Saber de onde vêm as palavras é bom, mas situá-las na história é melhor
Escrito por Sérgio Rodrigues
Neste momento em que se cruzam no noticiário e zunem sobre nossas cabeças ao menos dois sentidos principais de "campanha", o eleitoral e o esportivo, vale a pena falar um pouco da história sinuosa de uma palavra que atazana os puristas do sentido primordial.

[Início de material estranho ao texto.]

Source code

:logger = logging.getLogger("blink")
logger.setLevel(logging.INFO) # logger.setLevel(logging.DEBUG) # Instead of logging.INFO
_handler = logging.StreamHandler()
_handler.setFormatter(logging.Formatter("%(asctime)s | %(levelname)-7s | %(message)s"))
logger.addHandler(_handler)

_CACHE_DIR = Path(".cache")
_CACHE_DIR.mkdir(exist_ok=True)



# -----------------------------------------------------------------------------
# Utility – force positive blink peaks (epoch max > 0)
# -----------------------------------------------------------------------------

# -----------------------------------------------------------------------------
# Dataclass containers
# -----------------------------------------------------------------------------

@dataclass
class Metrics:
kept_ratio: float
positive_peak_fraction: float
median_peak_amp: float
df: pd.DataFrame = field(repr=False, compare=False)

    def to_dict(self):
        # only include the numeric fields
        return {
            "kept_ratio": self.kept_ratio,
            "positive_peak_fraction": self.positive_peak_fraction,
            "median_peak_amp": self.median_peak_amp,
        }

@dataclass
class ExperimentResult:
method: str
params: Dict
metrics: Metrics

Embora ande fora de moda nos círculos acadêmicos, a etimologia,
estudo da origem das palavras, é um saber fascinante. No entanto, para
levá-la além da curiosidade de almanaque é preciso driblar a ingenuidade
de buscar no código genético dos vocábulos uma essência, um sentido fetichista atemporal.
Não
é tão diferente do que ocorre com as pessoas. Mais do que a família, o
berço, a fonte, é o percurso cumprido pela palavra desde seu nascimento
—uma história que pode lhe torcer as inclinações originais até ela ficar
irreconhecível— aquilo que importa no fim das contas.
Um
exemplo: "rapaz" é um termo nascido no submundo do crime com o sentido
de salteador, ladrão, mas tomou jeito na vida. Soube aproveitar as
oportunidades que teve e poliu sua biografia a tal ponto que hoje
ninguém se lembra de vinculá-lo à família em que se destacam o rapto e a
rapina.
Algo
semelhante ocorreu com "mulato". A associação com a palavra "mula",
animal mestiço, lhe carimbou na testa uma origem indiscutivelmente
racista. Contudo, séculos de história acabaram por promover a palavra a
um lugar bem mais complexo —ao qual não falta a valorização de uma
miscigenação cultural que seria, para muitos, a maior qualidade de um
país... bem, de um país mulato.
O processo está sujeito a idas e vindas, claro. Pondo a história entre parênteses, o fundamentalismo etimológico pode
a qualquer momento cobrar das palavras seu pecado original. É o que uma
parte eloquente do movimento negro vem tentando fazer com "mulato", em
campanha até certo ponto bem-sucedida —ainda que recente demais para
permitir um prognóstico sobre seu resultado final.
Eis
que —opa!— a campanha contra "mulato" nos faz retomar o fio da meada. O
que terá em comum essa campanha com a de um político pela Presidência
da República, a de uma seleção pelo hexacampeonato mundial de futebol, a
de uma coletividade por mais doações de sangue ou menos acidentes de
trânsito, a de um anunciante de TV pelo aumento das vendas de sua
cerveja?
Todas
essas campanhas se encaixam de alguma forma nas acepções da palavra que
o dicionário "Houaiss" formula assim: "soma de esforços feitos para se
atingir um determinado objetivo; conjunto de meios utilizados para
consecução de um fim". E todas nasceram no campo de batalha.
No
século 17, o francês viu surgir para campanha (no caso, "campagne") o
sentido de "série de operações militares desencadeadas em um vasto
teatro de guerra". Mais tarde, a expansão metafórica da ideia de luta
continuada, com suas estratégias e sacrifícios, levou a campanha a
nomear outras jornadas, em que a conquista de um objetivo difícil se dá
sem o uso de armas de fogo e (quase sempre) sem derramamento de sangue.
O
mais curioso, porém, é que os sentidos beligerantes hoje tão
disseminados passavam muito longe do espírito da palavra latina
"campania", onde essa história começou.
"Campania"
era o mais bucólico dos vocábulos: significava campo aberto, planície,
prado, campina (até hoje a palavra "campanha" conserva essa acepção em
português). As tropas e seus canhões viriam bem mais tarde.
E
por que vieram? Porque as grandes batalhas eram travadas nos campos, só
por isso. Ao nos privar da história, o fundamentalismo etimológico
muitas vezes nos priva também da compreensão.